** INFORMATION follows **

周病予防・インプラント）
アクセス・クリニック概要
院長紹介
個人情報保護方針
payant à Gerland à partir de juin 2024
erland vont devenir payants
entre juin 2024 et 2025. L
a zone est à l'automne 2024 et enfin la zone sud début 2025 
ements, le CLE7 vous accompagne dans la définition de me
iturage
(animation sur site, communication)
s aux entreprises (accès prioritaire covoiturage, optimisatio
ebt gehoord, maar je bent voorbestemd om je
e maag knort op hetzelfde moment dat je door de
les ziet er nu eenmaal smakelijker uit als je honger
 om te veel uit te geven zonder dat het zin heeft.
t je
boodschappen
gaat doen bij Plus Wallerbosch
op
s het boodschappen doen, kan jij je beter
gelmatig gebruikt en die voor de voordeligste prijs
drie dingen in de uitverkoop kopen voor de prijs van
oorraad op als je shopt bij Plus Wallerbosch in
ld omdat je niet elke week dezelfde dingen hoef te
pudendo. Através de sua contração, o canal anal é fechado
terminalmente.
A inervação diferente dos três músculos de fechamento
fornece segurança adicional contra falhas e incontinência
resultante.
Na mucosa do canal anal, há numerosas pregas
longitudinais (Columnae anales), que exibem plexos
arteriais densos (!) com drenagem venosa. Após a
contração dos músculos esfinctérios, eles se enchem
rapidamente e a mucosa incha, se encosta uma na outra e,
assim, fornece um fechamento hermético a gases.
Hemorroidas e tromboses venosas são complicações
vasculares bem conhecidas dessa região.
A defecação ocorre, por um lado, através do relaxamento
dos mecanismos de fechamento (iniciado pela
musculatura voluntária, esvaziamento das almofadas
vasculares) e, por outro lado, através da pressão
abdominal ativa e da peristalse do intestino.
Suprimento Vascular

** End of INFORMATION **
** INFORMATION follows **

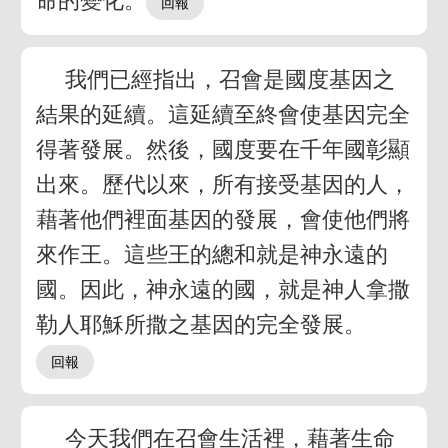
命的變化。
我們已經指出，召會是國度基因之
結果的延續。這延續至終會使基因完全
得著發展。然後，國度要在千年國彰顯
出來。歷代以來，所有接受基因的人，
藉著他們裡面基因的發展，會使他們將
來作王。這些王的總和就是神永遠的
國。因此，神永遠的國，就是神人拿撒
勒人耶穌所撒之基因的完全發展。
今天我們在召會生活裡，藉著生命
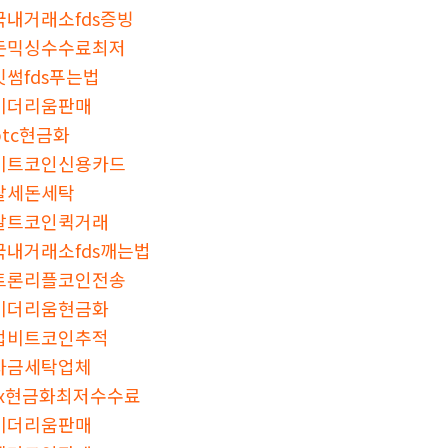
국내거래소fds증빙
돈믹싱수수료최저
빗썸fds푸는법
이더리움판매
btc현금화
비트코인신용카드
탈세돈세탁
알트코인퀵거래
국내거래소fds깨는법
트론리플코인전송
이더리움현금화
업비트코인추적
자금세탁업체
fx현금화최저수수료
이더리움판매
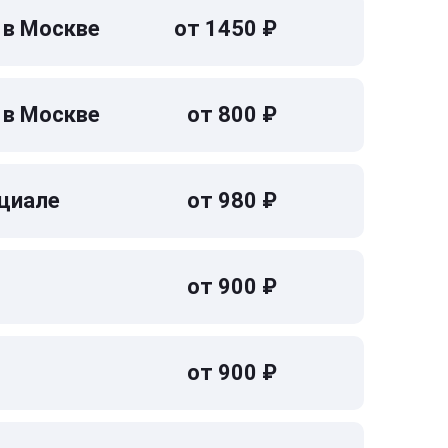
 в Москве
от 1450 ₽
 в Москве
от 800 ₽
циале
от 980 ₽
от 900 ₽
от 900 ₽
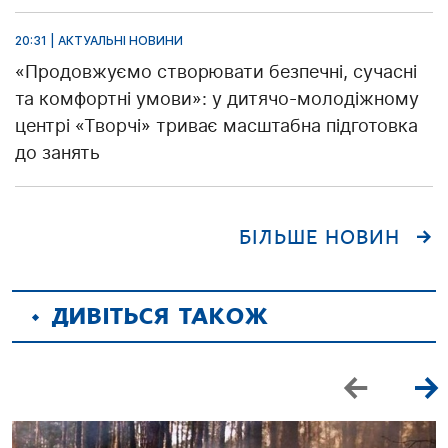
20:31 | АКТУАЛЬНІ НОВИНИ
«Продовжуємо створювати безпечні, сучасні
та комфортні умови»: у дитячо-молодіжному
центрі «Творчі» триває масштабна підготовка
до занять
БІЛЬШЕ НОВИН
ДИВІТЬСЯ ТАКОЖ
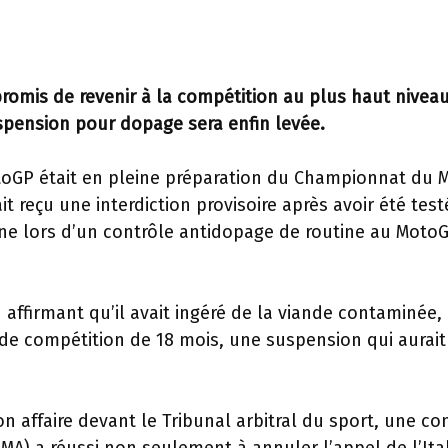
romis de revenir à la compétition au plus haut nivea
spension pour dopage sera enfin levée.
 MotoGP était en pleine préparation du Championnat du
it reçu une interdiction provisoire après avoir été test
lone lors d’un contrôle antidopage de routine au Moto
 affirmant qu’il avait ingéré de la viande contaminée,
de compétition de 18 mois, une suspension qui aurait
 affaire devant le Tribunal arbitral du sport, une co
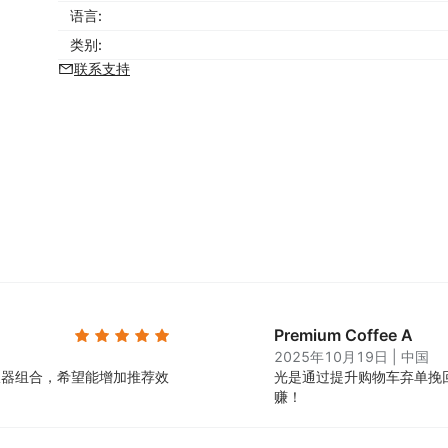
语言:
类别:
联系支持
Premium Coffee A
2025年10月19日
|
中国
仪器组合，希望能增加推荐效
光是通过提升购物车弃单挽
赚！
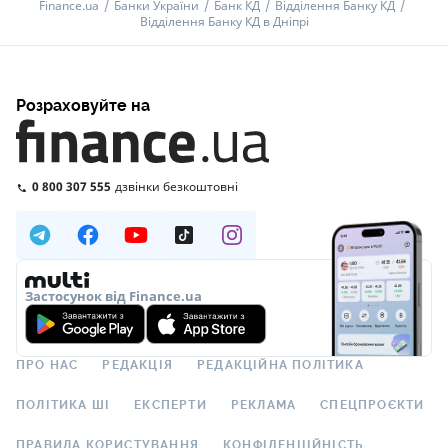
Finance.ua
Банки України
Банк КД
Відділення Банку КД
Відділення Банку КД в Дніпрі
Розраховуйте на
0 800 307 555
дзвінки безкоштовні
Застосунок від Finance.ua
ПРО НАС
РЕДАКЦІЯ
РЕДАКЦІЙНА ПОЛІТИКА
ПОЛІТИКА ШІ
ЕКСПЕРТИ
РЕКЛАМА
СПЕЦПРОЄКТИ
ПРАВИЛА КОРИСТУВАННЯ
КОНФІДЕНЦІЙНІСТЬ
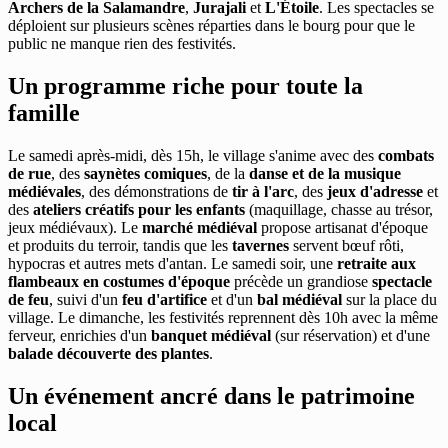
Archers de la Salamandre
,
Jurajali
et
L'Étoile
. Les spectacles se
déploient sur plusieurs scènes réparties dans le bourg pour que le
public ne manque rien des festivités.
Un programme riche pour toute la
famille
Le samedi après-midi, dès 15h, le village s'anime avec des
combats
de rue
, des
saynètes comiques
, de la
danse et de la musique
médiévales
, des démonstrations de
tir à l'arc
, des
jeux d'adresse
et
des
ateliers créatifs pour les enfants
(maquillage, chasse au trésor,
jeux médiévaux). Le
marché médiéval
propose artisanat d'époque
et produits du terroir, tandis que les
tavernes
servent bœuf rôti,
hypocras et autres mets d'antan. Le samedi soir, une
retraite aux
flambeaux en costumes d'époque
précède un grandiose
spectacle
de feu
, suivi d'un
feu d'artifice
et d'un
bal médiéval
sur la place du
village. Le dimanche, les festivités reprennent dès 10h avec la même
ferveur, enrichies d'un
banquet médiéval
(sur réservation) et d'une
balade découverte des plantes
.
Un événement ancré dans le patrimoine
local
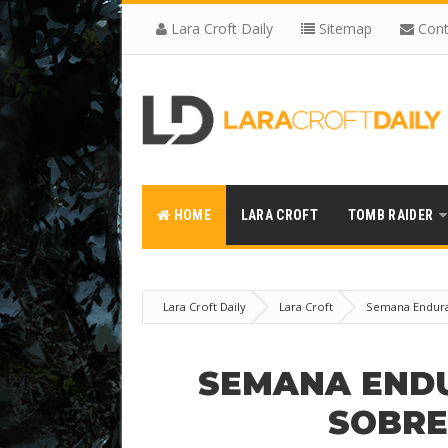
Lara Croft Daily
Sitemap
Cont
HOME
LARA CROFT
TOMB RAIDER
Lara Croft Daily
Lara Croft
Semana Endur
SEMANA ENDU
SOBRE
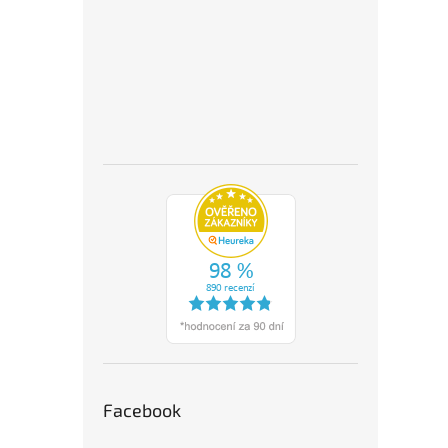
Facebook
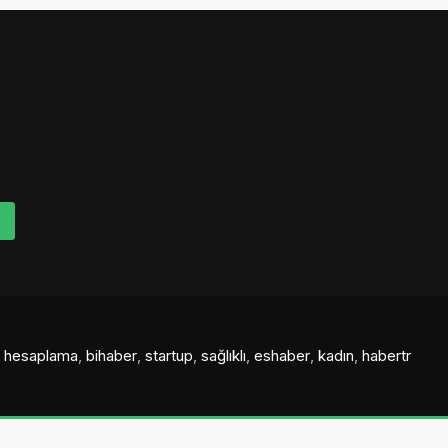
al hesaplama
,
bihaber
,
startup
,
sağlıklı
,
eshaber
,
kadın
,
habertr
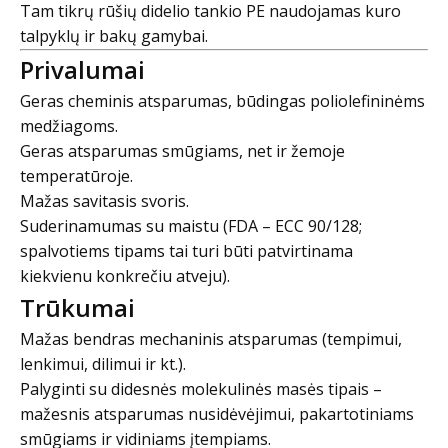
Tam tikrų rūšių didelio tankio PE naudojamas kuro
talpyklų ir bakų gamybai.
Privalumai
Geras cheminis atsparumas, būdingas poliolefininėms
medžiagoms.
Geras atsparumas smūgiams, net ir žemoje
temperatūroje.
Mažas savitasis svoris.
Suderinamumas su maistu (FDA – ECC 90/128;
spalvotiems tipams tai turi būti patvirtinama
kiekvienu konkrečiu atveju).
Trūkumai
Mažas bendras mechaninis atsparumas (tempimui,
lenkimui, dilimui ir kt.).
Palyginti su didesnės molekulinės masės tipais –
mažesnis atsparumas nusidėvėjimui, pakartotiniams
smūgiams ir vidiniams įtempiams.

** End of INFORMATION **

*TASK GOAL:*
Wherever "avec" occurs in the records above, copy the line it sits in.

*COMPLETED TASK:*
Le samedi après-midi, dès 15h, le village s'anime avec des
village. Le dimanche, les festivités reprennent dès 10h avec la même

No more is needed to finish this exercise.